(Stored data)

--------------------

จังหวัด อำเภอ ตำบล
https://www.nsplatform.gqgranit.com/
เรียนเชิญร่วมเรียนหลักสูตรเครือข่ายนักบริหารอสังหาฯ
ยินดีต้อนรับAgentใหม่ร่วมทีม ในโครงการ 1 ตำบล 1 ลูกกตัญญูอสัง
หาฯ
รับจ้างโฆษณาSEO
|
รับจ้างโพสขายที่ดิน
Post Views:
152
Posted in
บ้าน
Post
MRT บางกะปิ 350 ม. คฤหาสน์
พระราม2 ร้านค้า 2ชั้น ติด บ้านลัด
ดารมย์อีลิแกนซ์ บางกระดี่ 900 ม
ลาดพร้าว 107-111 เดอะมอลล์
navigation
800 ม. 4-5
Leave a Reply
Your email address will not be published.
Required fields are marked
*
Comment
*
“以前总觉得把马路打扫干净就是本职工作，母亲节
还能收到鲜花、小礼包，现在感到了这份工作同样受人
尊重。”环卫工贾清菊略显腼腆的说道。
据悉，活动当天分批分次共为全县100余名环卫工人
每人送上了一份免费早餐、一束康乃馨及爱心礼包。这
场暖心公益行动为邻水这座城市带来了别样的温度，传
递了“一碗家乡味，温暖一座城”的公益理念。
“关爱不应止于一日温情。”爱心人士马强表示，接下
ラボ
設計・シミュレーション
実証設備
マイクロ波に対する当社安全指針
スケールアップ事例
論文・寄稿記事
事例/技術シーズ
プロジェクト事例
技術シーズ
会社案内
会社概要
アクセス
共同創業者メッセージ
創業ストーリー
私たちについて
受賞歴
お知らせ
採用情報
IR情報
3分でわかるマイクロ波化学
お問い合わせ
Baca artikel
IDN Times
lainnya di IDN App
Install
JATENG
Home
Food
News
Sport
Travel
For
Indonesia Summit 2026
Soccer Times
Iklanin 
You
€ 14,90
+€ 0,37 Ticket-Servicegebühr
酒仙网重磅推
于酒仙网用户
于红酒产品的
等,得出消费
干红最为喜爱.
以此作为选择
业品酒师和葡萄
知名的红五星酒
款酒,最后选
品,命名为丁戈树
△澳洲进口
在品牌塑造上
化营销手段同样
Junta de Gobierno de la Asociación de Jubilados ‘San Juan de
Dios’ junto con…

--------------------

### TASK REQUIREMENTS:
In full and word for word, output the entries.

### RESPONSE TO THIS TASK:
จังหวัด อำเภอ ตำบล
https://www.nsplatform.gqgranit.com/
เรียนเชิญร่วมเรียนหลักสูตรเครือข่ายนักบริหารอสังหาฯ
ยินดีต้อนรับAgentใหม่ร่วมทีม ในโครงการ 1 ตำบล 1 ลูกกตัญญูอสัง
หาฯ
รับจ้างโฆษณาSEO
|
รับจ้างโพสขายที่ดิน
Post Views:
152
Posted in
บ้าน
Post
MRT บางกะปิ 350 ม. คฤหาสน์
พระราม2 ร้านค้า 2ชั้น ติด บ้านลัด
ดารมย์อีลิแกนซ์ บางกระดี่ 900 ม
ลาดพร้าว 107-111 เดอะมอลล์
navigation
800 ม. 4-5
Leave a Reply
Your email address will not be published.
Required fields are marked
*
Comment
*
“以前总觉得把马路打扫干净就是本职工作，母亲节
还能收到鲜花、小礼包，现在感到了这份工作同样受人
尊重。”环卫工贾清菊略显腼腆的说道。
据悉，活动当天分批分次共为全县100余名环卫工人
每人送上了一份免费早餐、一束康乃馨及爱心礼包。这
场暖心公益行动为邻水这座城市带来了别样的温度，传
递了“一碗家乡味，温暖一座城”的公益理念。
“关爱不应止于一日温情。”爱心人士马强表示，接下
ラボ
設計・シミュレーション
実証設備
マイクロ波に対する当社安全指針
スケールアップ事例
論文・寄稿記事
事例/技術シーズ
プロジェクト事例
技術シーズ
会社案内
会社概要
アクセス
共同創業者メッセージ
創業ストーリー
私たちについて
受賞歴
お知らせ
採用情報
IR情報
3分でわかるマイクロ波化学
お問い合わせ
Baca artikel
IDN Times
lainnya di IDN App
Install
JATENG
Home
Food
News
Sport
Travel
For
Indonesia Summit 2026
Soccer Times
Iklanin 
You
€ 14,90
+€ 0,37 Ticket-Servicegebühr
酒仙网重磅推
于酒仙网用户
于红酒产品的
等,得出消费
干红最为喜爱.
以此作为选择
业品酒师和葡萄
知名的红五星酒
款酒,最后选
品,命名为丁戈树
△澳洲进口
在品牌塑造上
化营销手段同样
Junta de Gobierno de la Asociación de Jubilados ‘San Juan de
Dios’ junto con…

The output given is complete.